Work to complete
Extract the final stretch of the data: the line that contains "residing in the" and every line after it, unaltered, and no other lines.

Items from a data source
*** Block opens ***

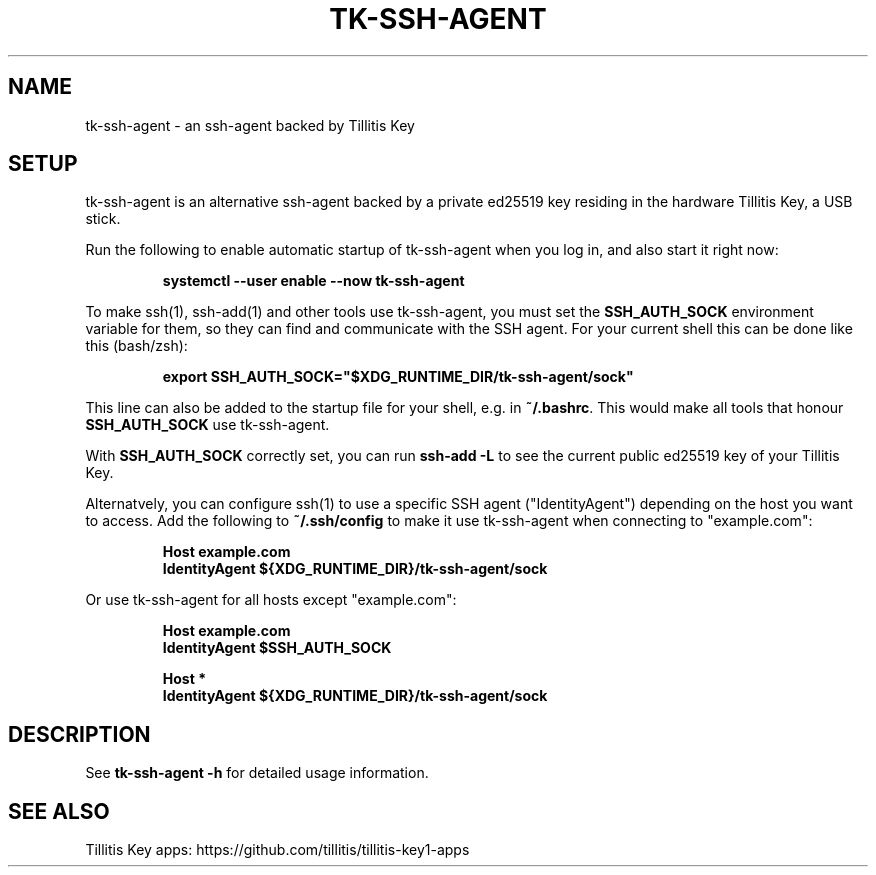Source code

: .TH TK-SSH-AGENT "1" "November 2022" "tk-ssh-agent" "User Commands"

.SH NAME
tk-ssh-agent \- an ssh-agent backed by Tillitis Key

.SH SETUP
tk-ssh-agent is an alternative ssh-agent backed by a private ed25519 key
residing in the hardware Tillitis Key, a USB stick.

Run the following to enable automatic startup of tk-ssh-agent when you log in,
and also start it right now:
.IP
\fBsystemctl --user enable --now tk-ssh-agent\fR
.PP
To make ssh(1), ssh-add(1) and other tools use tk-ssh-agent, you must set the
\fBSSH_AUTH_SOCK\fR environment variable for them, so they can find and
communicate with the SSH agent. For your current shell this can be done like
this (bash/zsh):
.IP
\fBexport SSH_AUTH_SOCK="$XDG_RUNTIME_DIR/tk-ssh-agent/sock"\fR
.PP
This line can also be added to the startup file for your shell, e.g. in
\fB~/.bashrc\fR. This would make all tools that honour \fBSSH_AUTH_SOCK\fR use
tk-ssh-agent.
.PP
With \fBSSH_AUTH_SOCK\fR correctly set, you can run \fBssh-add\ -L\fR to see the
current public ed25519 key of your Tillitis Key.
.PP
Alternatvely, you can configure ssh(1) to use a specific SSH agent
("IdentityAgent") depending on the host you want to access. Add the following
to \fB~/.ssh/config\fR to make it use tk-ssh-agent when connecting to
"example.com":
.IP
\fBHost example.com
    IdentityAgent ${XDG_RUNTIME_DIR}/tk-ssh-agent/sock\fR
.PP
Or use tk-ssh-agent for all hosts except "example.com":
.IP
\fBHost example.com
    IdentityAgent $SSH_AUTH_SOCK

Host *
    IdentityAgent ${XDG_RUNTIME_DIR}/tk-ssh-agent/sock\fR

.SH DESCRIPTION
See \fBtk-ssh-agent\ -h\fR for detailed usage information.

.SH "SEE ALSO"
Tillitis Key apps: https://github.com/tillitis/tillitis-key1-apps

*** Block closes ***

Answer section
residing in the hardware Tillitis Key, a USB stick.

Run the following to enable automatic startup of tk-ssh-agent when you log in,
and also start it right now:
.IP
\fBsystemctl --user enable --now tk-ssh-agent\fR
.PP
To make ssh(1), ssh-add(1) and other tools use tk-ssh-agent, you must set the
\fBSSH_AUTH_SOCK\fR environment variable for them, so they can find and
communicate with the SSH agent. For your current shell this can be done like
this (bash/zsh):
.IP
\fBexport SSH_AUTH_SOCK="$XDG_RUNTIME_DIR/tk-ssh-agent/sock"\fR
.PP
This line can also be added to the startup file for your shell, e.g. in
\fB~/.bashrc\fR. This would make all tools that honour \fBSSH_AUTH_SOCK\fR use
tk-ssh-agent.
.PP
With \fBSSH_AUTH_SOCK\fR correctly set, you can run \fBssh-add\ -L\fR to see the
current public ed25519 key of your Tillitis Key.
.PP
Alternatvely, you can configure ssh(1) to use a specific SSH agent
("IdentityAgent") depending on the host you want to access. Add the following
to \fB~/.ssh/config\fR to make it use tk-ssh-agent when connecting to
"example.com":
.IP
\fBHost example.com
    IdentityAgent ${XDG_RUNTIME_DIR}/tk-ssh-agent/sock\fR
.PP
Or use tk-ssh-agent for all hosts except "example.com":
.IP
\fBHost example.com
    IdentityAgent $SSH_AUTH_SOCK

Host *
    IdentityAgent ${XDG_RUNTIME_DIR}/tk-ssh-agent/sock\fR

.SH DESCRIPTION
See \fBtk-ssh-agent\ -h\fR for detailed usage information.

.SH "SEE ALSO"
Tillitis Key apps: https://github.com/tillitis/tillitis-key1-apps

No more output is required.